Dito isto, sem explanar sobre a precedência jurídica do pagamento de salários em relação com as demais dívidas do Estado do RN, em virtude disto ser de cognição da governadora e de toda sua equipe, ou ser irresponsável em cobrar imediata solução para os atrasos salariais, pois todos sabem da impossibilidade fática disto ocorrer a curtíssimo prazo, inobstante, e aí reside o apelo que ora se faz, e já nas pegadas do decidido, de forma unânime, nesta semana, pelas diversas lideranças sindicais que estiveram presentes na reunião do Fórum dos Servidores Públicos do Estado, entidade na qual nossa hodierna governante é uma das fundadoras, que se honre, com a máxima brevidade financeiramente possível, sequencialmente e na medida da entrada de recursos ordinários e extraordinários, o restante do décimo terceiro sálario de 2017, no montante de cerca de R$ 42 milhões, o que falta dos salários de novembro de 2018, de cerca de R$ 96 milhões, quitando, em seguida, o décimo terceiro de 2018 e a remuneração de dezembro de 2018, para só então se pagar a folha salarial de janeiro de 2019, e que também se respeite o Princípio da Isonomia quanto à data de pagamento entre todas as categorias e entre ativos e inativos, pois é inadmissível que se mantenha a odiosa discriminação que vem sofrendo os aposentados e pensionistas do Estado, de serem os últimos a perceber os seus proventos, quando pela avançada idade e suas consequências naturais carecem mais de recursos financeiros para fazer frente às despesas elevadas relacionadas à manutenção da saúde.

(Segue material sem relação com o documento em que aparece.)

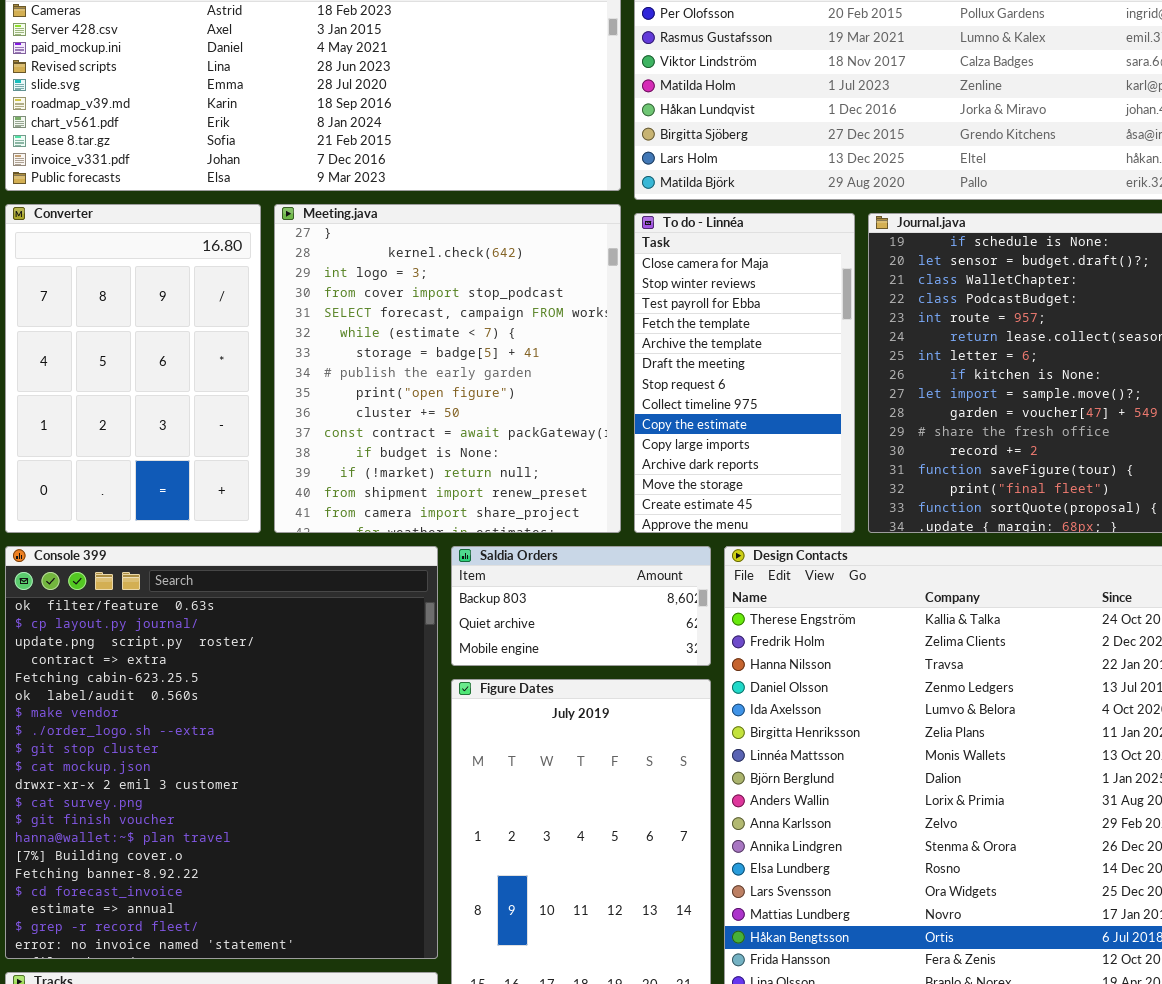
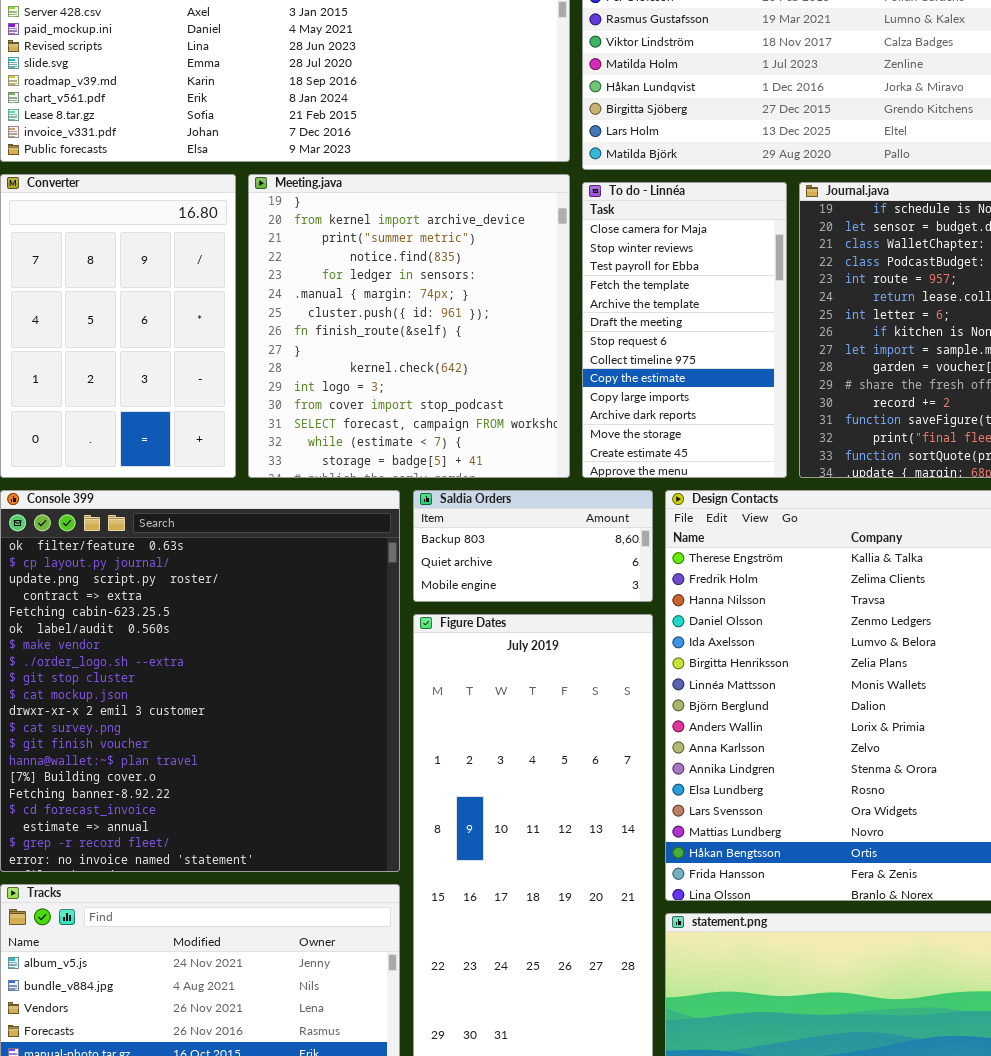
Meeting.java: [274,204,621,533] -> [248,174,570,478], scrolled up 8 rows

Para tanto, como o orçamento do presente exercício ainda está fechado, elidindo-se a possibilidade do governo de fazer pagamento de certas despesas, e inexistindo qualquer razoabilidade em se deixar parado nas contas do Erário o dinheiro que está sendo arrecadado, enquanto os servidores públicos estão passando sérias dificuldades financeiras, e analisando o cronograma e a previsão de receitas do RN, urge trazer ao seu conhecimento e da população potiguar que resta possível que o primeiro pagamento, quanto às pendências salariais apontadas, já possa ser feito agora, entre os dias 07 e 08, com a entrada de recursos próprios na ordem de R$ 115 milhões, que excluída a parte referente ao FUNDEB e aos municípios ainda sobrariam, em caixa, cerca de R$ 77 milhões. O segundo e o início do terceiro pagamento já podem ocorrer até o dia 14, com a entrada da primeira parcela do FPE e de recursos próprios, que até tal data importariam, em valores líquidos, de cerca de R$ 260 milhões, e que, com outras receitas que advirão até o fim deste mês, mesmo com as deduções constitucionais e o repasse dos duodécimos aos Poderes e órgãos com autonomia financeira, possa ser continuado tal pagamento e reduzido, em parte, o montante do atraso salarial, dando esperança, desta forma, a todos os servidores, que a promessa firmada no transcorrer da campanha eleitoral será fielmente cumprida desde os primeiros dias do seu mandato.

Claramente, há esperança nos mais de 100 (cem) mil servidores ativos, aposentados, pensionistas e em todos os seus familiares de que o direito trabalhista à percepção tempestiva de suas remunerações será enfim respeitado, e, para tanto, imprescinde que a nova gestão do Governo do RN, sob a titularidade de uma professora, já nestes primeiros dias do ano, envide todos os esforços possíveis para, urgentemente, minimizar e, no menor tempo possível, pôr um fim nestes reiterados atrasos salariais, efetuando os pagamentos remuneratórios à medida que for entrando recursos no Erário e sem que se desrespeite a cronologia e a isonomia, na forma alhures mencionada.

Por fim, finca-se o sincero desejo de que possam, governo e servidores, caminhar unidos e em harmonia pelos anos da gestão que se inicia, para que o outrora sonho, transmutado hoje em esperança, de um lado, e angústia e aflição por certas declarações emitidas na imprensa, do outro, jamais se transforme em um pesadelo, e assim, coloquem, juntos, finalmente, o Estado do Rio Grande do Norte no patamar econômico e social que a sociedade potiguar almeja e merece.”